_Task objective_.
Answer these questions from the text about writing fiction:
1. What simple cause does the text give for the stories in which the writer was the hero being terrible?
2. What lesson does the text state for the failure of making stories pale imitations of life?
3. Where does the writer believe the best sorts of stories happen?

### Text excerpt

Usually, the list started with my best friend and whatever girl I liked at the time. And, of course, I was always the hero. It was only fair, right? Don't they tell us to write what we know? And am I not the hero of my own story? That's a good idea, right?

Nope.

Here's the truth: whenever I wrote stories in which I was the hero, and my current crush was the love interest, and everything else mirrored my real life as much as it could, the story was terrible. The cause is simple enough; real life isn't a story. At least, it doesn't look like a story to us, because we're so entrenched in it we can't see the larger picture. By patterning my stories after my life, I was enslaving the story to something external—something I couldn't affect in any appreciable way. That hobbled my ability to tell the story, and it crippled the story's ability to be any good.

The Failure: making my stories pale imitations of life.
The Lesson: DON'T. A story ought to be its own creature, not some farce indentured to the real world.


2. I'm not actually in charge.


It's tempting to think that, as a writer, I have ultimate control over things. I, and I alone, have constructed this little oubliette-world I'm tinkering with; I devised its laws, shaped its social structure, birthed its inhabitants from my own mind. I am become god of this tiny place, if only for a short time.

Until, that is, one of the characters starts to exercise a little free will. It turns out that making characters that are worthwhile—active, dynamic, expressive characters with real wants and needs and styles—lets them start thinking for themselves (sort of). It's an odd interplay between an author's goals and a character's needs. What I've learned is that it's simply not a good idea to strong-arm a character into doing what I want instead of what he wants.

Even if doing the things he wants will land him in jail, or muck up things between him and his friends, or seriously inconvenience the plot I had in mind. I'm of the opinion that the best sorts of stories happen at the intersection of complex plots and powerful characters. I suspect that the trick of it is to set up the world of the plot like a row of dominos, and then let the character knock them about however he sees best to do so.

######
### Supplied material

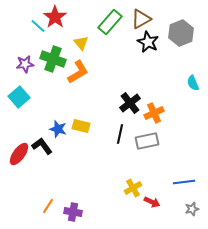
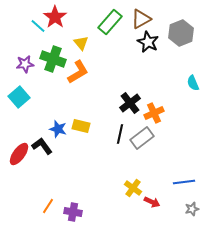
gray rectangle: moved 5 px left, 3 px up; rotated 25 degrees counterclockwise
yellow cross: rotated 24 degrees counterclockwise
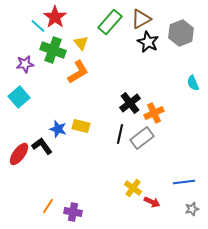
green cross: moved 9 px up
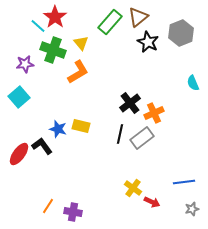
brown triangle: moved 3 px left, 2 px up; rotated 10 degrees counterclockwise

######

_Exercise response_.
1. Real life isn't a story.
2. Don't do it: a story ought to be its own creature, not some farce indentured to the real world.
3. At the intersection of complex plots and powerful characters.